Tasks to perform ::
• a. Please list each Māori word or term used in the speech extract about framing the news.
• b. Copy out every line of the records that contains the string "road", matching case exactly.

Gideon Porter, in the documentary, talks about the challenge of providing a context in mainstream news. In a space of 90 seconds, he’d try to cram in a slice of history, the views of mana whenua about the issue – and the issue itself.

Well our context tonight, is a context of proud resilence and resistance, of survival, of celebration.

It is a story of kotahitanga, a story about revival and resurgence, a story of passion, of love for the people.

Wait a minute – is that news?

You tell me when a secret love story hasn’t been the news of the marae?

We in the Maori Party are framing news from a different angle. The angle of our kaupapa, the perspective of our people, their visions, their aspirations, their courage.

We are talking about the determination of iwi to stand strong, to preserve their land, to address the obstacles and challenges that confront us all.

We are talking about collective force, about being true to the Treaty, about maintaining integrity in the face of adversity.

Records ::

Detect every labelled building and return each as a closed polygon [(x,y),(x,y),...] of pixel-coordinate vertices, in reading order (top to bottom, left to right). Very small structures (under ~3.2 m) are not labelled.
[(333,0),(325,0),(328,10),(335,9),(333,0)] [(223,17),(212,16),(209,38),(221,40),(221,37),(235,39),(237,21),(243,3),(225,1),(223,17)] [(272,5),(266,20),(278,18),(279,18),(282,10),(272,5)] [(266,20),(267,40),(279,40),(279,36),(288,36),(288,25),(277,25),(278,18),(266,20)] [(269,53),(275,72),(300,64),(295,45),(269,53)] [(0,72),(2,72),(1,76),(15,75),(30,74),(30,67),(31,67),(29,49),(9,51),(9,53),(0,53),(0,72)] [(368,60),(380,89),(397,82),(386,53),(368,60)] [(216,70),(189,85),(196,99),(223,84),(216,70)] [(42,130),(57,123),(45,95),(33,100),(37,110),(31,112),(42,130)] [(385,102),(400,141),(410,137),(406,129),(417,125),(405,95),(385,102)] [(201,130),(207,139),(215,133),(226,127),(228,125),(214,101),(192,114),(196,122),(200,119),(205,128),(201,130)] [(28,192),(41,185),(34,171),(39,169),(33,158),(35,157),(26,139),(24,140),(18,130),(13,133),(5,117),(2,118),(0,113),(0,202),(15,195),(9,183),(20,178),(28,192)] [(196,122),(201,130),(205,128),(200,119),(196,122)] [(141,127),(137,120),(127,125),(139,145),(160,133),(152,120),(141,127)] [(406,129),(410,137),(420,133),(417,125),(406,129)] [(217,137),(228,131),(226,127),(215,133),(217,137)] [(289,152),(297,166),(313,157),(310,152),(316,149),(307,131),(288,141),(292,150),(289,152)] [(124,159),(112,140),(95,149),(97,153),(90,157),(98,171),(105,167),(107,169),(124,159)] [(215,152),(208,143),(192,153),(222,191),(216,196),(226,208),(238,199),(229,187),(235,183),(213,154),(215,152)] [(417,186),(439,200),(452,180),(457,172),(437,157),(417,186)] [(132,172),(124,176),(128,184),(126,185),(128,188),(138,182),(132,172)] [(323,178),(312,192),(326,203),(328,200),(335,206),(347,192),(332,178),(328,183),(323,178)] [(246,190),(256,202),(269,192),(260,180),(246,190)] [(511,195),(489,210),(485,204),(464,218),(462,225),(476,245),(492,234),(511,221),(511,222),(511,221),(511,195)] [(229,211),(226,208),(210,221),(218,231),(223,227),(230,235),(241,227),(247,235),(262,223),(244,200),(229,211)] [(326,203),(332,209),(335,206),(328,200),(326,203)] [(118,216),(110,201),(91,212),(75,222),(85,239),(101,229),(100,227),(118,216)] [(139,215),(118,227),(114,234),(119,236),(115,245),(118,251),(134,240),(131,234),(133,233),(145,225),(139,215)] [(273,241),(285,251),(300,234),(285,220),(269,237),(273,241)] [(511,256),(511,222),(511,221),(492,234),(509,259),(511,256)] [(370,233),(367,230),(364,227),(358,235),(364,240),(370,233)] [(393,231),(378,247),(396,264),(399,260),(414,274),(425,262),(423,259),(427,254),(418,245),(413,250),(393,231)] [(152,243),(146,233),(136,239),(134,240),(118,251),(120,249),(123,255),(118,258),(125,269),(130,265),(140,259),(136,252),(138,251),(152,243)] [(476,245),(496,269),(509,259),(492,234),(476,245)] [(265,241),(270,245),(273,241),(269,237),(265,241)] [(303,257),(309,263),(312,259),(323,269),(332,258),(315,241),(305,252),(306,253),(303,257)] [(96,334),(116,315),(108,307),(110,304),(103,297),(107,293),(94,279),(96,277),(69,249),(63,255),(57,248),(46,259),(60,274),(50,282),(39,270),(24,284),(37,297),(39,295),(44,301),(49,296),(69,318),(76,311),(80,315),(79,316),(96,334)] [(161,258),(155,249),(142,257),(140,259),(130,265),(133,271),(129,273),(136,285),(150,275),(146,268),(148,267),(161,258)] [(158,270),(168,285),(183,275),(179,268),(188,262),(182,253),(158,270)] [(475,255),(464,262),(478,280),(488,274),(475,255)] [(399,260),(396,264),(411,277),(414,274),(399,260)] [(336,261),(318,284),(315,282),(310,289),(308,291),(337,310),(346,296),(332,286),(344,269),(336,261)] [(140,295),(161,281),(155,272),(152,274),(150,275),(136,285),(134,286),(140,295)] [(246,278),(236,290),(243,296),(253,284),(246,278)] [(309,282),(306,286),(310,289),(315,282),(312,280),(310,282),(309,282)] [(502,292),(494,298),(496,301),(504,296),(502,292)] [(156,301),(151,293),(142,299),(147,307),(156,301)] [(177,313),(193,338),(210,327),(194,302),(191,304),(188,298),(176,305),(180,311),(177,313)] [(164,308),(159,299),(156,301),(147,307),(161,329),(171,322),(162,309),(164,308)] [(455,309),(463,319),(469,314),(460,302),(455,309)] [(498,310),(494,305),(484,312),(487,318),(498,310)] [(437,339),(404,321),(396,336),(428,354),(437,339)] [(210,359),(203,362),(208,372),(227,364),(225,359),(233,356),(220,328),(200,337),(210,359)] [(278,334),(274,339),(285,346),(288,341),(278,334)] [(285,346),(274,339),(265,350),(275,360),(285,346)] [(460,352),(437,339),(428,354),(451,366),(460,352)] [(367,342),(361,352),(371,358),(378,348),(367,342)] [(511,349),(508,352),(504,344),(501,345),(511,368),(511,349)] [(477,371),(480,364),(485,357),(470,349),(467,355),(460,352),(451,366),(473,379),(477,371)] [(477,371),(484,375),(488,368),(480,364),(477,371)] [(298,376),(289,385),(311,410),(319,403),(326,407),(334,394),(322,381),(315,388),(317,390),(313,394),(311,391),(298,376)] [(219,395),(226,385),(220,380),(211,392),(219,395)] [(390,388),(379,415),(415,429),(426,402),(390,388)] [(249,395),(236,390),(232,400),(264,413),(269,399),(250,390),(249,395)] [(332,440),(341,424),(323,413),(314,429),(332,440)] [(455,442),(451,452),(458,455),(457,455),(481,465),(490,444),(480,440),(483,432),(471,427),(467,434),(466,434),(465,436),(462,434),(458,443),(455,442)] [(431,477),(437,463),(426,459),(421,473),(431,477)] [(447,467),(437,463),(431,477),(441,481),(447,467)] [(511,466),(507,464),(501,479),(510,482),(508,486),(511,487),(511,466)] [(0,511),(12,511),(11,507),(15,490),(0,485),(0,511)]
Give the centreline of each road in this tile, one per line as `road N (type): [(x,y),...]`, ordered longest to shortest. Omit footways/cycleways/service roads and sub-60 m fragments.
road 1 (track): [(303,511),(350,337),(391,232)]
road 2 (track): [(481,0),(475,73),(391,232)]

Responses to the exercise ::
• a. mana whenua, kotahitanga, marae, kaupapa, iwi

• b.
Give the centreline of each road in this tile, one per line as `road N (type): [(x,y),...]`, ordered longest to shortest. Omit footways/cycleways/service roads and sub-60 m fragments.
road 1 (track): [(303,511),(350,337),(391,232)]
road 2 (track): [(481,0),(475,73),(391,232)]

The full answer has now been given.